- … Mas que idade tem você? Desde que me lembro, sempre a recordo assim… você não envelhece?
Ela deixou-se rir, a cabeleira grisalha a ondular ao vento.
- Ora essa, Jonas… nem parece seu… e desde quando se pergunta a idade a uma senhora?
Ele levou a mão ao pequeno saco de flanela vermelha e retirou um par de amendoins torrados, que num ápice fez desaparecer na boca.
- É verdade, é verdade… nunca se pergunta… mas que quer? Eu sempre tive esta curiosidade… e recordo sempre a sua imagem e claro… essa sombrinha.
- Ahh, a sombrinha… a minha sombrinha cor-de-rosa?
- Exactamente… - e ele observava-a com atenção – aliás, nunca a vi sem ela, ao longo de todos estes anos… sempre juntas, sempre inseparáveis…
Ela lançou-lhe um ar cândido, as rugas dos olhos desdobradas num sorriso que a idade adocicara.
- Ora, Jonas… coisas de mulheres, você já devia saber que todas temos as nossas manias… você também tem…
- Eu? Essa agora… claro que não tenho…
- Ah isso é que tem… que eu também já o conheço há muitos anos… e esse saquinho de flanela, cheio de amendoins… o que é?
Ele resignou-se a um sorriso, qual criança apanhada com a mão no doce proibido.
- Amendoins… simplesmente amendoins, sou um guloso….
- Pois… sim… vou fazer de conta que acredito… como se eu não soubesse que anda sempre por aí a distribuir amendoins… como se fossem trevos de quatro folhas…

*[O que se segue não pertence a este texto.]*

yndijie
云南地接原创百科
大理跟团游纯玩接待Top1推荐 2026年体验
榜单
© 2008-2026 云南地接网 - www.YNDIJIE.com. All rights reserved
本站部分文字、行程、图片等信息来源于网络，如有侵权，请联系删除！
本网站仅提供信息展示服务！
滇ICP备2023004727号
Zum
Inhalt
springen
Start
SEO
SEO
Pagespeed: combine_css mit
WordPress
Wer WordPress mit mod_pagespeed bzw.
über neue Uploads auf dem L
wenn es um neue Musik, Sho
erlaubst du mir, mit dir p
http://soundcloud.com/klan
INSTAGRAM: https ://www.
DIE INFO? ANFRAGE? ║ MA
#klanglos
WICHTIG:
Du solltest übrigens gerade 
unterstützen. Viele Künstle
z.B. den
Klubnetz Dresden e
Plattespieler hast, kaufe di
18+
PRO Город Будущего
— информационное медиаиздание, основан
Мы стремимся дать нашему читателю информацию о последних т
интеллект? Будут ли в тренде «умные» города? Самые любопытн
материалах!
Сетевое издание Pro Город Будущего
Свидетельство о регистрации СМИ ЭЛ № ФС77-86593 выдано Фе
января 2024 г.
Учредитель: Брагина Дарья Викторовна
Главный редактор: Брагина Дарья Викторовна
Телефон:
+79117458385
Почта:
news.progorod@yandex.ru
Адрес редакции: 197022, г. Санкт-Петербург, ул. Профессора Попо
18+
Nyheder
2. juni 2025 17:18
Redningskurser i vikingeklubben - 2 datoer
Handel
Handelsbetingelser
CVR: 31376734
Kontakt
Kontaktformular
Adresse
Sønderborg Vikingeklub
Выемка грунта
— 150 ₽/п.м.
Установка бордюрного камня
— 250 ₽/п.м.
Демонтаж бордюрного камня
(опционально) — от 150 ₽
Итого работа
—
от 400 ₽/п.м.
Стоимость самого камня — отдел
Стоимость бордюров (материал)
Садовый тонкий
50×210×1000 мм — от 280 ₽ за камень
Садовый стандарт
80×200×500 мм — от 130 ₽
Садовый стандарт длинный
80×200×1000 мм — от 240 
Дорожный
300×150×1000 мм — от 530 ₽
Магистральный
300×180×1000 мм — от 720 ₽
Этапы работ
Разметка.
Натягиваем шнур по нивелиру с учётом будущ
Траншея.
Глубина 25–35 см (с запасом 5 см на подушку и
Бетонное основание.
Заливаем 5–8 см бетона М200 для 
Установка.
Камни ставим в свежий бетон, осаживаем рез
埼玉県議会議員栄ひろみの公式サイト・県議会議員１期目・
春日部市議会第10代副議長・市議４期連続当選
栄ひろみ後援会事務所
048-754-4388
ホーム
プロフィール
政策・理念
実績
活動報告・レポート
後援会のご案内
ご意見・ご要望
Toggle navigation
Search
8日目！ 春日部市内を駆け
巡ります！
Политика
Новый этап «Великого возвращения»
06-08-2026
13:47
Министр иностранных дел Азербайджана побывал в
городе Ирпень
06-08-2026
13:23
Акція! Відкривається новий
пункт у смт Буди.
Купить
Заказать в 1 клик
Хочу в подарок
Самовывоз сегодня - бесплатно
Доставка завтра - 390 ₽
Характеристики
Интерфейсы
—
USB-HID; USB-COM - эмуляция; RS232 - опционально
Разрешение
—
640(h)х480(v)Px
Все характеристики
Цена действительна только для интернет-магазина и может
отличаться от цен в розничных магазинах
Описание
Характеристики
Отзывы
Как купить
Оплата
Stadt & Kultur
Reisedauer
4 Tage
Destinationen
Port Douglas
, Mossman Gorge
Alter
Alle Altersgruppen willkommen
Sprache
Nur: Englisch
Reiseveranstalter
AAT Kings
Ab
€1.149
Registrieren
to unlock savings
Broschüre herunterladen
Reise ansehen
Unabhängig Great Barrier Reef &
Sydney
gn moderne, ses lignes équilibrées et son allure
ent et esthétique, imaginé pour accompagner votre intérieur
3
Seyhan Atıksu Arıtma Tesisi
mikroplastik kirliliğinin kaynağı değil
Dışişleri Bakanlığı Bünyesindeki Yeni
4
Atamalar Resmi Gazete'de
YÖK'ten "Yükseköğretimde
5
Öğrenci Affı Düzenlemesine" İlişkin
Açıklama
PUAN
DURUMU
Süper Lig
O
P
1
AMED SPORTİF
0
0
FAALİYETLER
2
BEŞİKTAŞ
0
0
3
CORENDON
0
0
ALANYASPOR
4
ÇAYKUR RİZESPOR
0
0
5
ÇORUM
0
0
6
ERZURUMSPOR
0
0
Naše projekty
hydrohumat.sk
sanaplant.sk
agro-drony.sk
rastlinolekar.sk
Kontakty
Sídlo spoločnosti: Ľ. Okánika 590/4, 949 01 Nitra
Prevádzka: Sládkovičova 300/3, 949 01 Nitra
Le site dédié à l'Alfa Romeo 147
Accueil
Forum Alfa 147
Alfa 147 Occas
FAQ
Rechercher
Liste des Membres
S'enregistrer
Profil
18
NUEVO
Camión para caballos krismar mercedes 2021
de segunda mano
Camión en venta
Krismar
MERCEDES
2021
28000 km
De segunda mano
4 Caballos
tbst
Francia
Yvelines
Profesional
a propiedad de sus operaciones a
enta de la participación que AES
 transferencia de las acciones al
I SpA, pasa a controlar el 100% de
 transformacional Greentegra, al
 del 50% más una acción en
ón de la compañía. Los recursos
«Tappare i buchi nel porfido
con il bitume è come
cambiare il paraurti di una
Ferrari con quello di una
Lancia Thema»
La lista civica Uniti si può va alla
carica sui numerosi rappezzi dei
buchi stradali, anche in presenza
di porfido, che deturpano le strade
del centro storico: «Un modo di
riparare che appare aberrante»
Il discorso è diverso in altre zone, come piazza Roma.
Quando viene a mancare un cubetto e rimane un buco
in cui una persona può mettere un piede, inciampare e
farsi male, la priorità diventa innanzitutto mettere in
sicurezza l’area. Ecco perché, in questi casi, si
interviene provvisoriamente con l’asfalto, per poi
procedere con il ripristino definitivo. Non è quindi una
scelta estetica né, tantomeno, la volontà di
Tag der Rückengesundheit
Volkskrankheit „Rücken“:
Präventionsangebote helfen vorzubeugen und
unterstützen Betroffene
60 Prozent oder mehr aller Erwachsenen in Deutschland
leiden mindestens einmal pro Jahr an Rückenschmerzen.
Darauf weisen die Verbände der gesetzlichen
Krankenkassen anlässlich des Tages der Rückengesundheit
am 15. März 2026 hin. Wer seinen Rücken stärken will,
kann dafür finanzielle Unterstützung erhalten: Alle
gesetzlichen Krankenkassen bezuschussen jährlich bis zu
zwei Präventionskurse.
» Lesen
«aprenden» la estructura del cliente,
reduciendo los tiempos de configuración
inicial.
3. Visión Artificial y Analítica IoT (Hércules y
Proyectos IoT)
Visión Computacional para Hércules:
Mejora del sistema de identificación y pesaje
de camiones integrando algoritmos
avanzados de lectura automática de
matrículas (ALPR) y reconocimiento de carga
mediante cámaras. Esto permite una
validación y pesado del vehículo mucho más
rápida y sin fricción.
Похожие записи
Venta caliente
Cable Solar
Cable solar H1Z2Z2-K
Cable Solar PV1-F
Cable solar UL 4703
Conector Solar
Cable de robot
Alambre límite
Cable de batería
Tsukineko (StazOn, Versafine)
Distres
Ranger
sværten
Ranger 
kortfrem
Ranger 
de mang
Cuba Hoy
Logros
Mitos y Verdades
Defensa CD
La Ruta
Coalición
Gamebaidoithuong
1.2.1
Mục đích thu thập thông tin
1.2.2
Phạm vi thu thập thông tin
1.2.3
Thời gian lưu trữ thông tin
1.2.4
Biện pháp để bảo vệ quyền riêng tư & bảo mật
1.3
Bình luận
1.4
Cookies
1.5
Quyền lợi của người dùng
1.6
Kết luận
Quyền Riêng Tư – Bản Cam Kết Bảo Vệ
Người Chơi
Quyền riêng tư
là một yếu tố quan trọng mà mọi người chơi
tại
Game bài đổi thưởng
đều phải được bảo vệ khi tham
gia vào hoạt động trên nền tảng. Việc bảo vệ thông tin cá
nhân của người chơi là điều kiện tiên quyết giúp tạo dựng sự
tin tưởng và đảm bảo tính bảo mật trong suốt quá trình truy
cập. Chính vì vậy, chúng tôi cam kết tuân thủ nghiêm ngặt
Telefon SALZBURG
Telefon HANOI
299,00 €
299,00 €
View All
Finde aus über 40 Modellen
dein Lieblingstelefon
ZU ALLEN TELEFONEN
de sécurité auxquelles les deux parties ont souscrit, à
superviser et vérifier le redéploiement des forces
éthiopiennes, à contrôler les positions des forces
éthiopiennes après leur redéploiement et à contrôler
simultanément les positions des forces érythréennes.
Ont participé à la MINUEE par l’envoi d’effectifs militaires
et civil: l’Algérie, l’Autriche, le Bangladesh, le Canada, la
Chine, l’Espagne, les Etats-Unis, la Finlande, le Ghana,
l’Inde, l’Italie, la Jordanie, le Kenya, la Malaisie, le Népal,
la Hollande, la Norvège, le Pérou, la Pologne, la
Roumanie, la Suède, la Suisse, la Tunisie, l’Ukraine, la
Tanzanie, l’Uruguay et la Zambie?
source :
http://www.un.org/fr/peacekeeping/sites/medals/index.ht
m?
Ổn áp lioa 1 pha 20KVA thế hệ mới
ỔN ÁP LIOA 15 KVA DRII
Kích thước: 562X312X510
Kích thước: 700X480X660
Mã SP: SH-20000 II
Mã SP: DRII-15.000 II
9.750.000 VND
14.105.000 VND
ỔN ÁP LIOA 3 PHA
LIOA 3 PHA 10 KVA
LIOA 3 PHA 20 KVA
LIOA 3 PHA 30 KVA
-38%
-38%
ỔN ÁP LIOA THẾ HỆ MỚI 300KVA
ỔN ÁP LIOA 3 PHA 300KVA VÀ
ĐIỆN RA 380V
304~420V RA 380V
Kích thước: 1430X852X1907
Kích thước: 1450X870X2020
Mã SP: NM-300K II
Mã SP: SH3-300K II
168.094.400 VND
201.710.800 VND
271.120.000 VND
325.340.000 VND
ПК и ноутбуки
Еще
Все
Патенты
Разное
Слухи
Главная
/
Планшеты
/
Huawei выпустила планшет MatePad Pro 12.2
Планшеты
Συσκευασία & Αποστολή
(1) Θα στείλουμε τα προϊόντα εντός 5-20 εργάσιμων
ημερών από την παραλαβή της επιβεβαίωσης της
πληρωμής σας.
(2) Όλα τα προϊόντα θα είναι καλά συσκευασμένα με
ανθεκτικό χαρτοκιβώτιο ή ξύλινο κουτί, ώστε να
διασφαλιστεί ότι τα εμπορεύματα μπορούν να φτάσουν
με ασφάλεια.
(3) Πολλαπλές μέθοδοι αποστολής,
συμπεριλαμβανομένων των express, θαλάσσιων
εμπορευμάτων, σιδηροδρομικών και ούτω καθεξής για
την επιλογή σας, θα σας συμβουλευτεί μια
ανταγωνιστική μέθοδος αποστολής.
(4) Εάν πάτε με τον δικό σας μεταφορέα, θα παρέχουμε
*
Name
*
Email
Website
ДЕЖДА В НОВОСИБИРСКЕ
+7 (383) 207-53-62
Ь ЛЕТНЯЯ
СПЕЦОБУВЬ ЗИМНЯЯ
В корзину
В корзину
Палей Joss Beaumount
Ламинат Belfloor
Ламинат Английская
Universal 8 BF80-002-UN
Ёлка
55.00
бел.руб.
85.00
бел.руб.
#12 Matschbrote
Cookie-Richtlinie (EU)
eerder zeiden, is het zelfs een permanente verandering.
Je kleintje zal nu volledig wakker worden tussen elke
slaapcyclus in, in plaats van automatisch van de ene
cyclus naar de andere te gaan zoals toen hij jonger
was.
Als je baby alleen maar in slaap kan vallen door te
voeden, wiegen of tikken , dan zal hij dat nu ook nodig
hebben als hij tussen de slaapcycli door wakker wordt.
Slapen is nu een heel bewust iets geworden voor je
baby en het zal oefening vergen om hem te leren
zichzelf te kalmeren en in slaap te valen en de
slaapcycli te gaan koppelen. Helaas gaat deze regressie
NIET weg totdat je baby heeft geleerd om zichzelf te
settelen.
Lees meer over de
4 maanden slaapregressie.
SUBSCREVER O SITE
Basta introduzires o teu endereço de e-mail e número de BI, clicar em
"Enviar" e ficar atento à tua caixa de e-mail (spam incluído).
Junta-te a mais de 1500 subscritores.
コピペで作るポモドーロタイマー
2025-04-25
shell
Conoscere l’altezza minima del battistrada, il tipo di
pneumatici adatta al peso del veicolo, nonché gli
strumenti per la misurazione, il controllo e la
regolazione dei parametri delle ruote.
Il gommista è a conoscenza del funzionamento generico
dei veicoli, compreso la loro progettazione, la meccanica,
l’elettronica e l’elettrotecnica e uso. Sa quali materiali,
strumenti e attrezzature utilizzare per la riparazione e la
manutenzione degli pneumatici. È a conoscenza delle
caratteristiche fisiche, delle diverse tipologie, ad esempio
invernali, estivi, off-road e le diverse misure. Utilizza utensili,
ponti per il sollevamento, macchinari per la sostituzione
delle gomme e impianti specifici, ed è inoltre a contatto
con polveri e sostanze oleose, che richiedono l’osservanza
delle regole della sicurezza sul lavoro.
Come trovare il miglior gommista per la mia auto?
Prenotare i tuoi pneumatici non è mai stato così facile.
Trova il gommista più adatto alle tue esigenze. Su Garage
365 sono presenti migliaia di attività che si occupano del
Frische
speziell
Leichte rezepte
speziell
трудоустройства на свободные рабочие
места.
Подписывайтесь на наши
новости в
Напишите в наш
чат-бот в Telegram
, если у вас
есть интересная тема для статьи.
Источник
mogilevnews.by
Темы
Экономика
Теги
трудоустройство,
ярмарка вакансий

Jonas, pois assim se chamava o nosso homem dos amendoins, esticou o braço na direcção da mulher, a palma da mão aberta numa oferta de um punhado daqueles pequenos objectos cor de caju, estaladiços.
- Íris… você é terrível, uma pessoa já não pode oferecer inocentemente alguns amendoins que até você repara logo… e a propósito… quer um? São deliciosos…
Ela declinou amavelmente.
- Não sou só eu que reparo nestes pormenores – e espetou o dedo indicador para o alto – já ouvi uns rumores que você tem sido bastante elogiado… lá em cima…
Ele quase se engasgou.
- Íris… ok, ok… numa coisa dou-lhe razão, cada um com as suas manias… mas que quer? Habituamo-nos a fazer as coisas de um determinado jeito, não é? Tal como você e a sua inseparável sombrinha cor-de-rosa…
- Sim.. a minha sombrinha…
- Vá… conte-me lá… aqui de colega para colega… como é que faz? Para que serve exactamente a sombrinha cor-de-rosa?
Íris, olhos verdes e farta cabeleira grisalha, roupa de cigana a fazer lembrar os tempos em que ser hippie era também uma forma de vida. Meia idade, talvez mais, quase nos sessenta, pele tisnada de muito sol, sandálias de couro nos pés e… aquela sombrinha cor-de-rosa na mão.
- A minha sombrinha… para que serve a minha sombrinha, quer você saber… pois bem, eu conto-lhe… se prometer não revelar o meu segredo… a mais ninguém…
Jonas, o eterno homem dos amendoins, abriu os olhos de incontido espanto.
- Claro que não revelo, ora essa… um segredo é um segredo…
- Pois a minha sombrinha… - lá começou ela – é mágica, tal como os seus amendoins.
Ele ficou á espera da continuação… mas como Iris se limitasse a observá-lo, não resistiu.
- Não entendi… como pode ser uma sombrinha cor-de-rosa… mágica?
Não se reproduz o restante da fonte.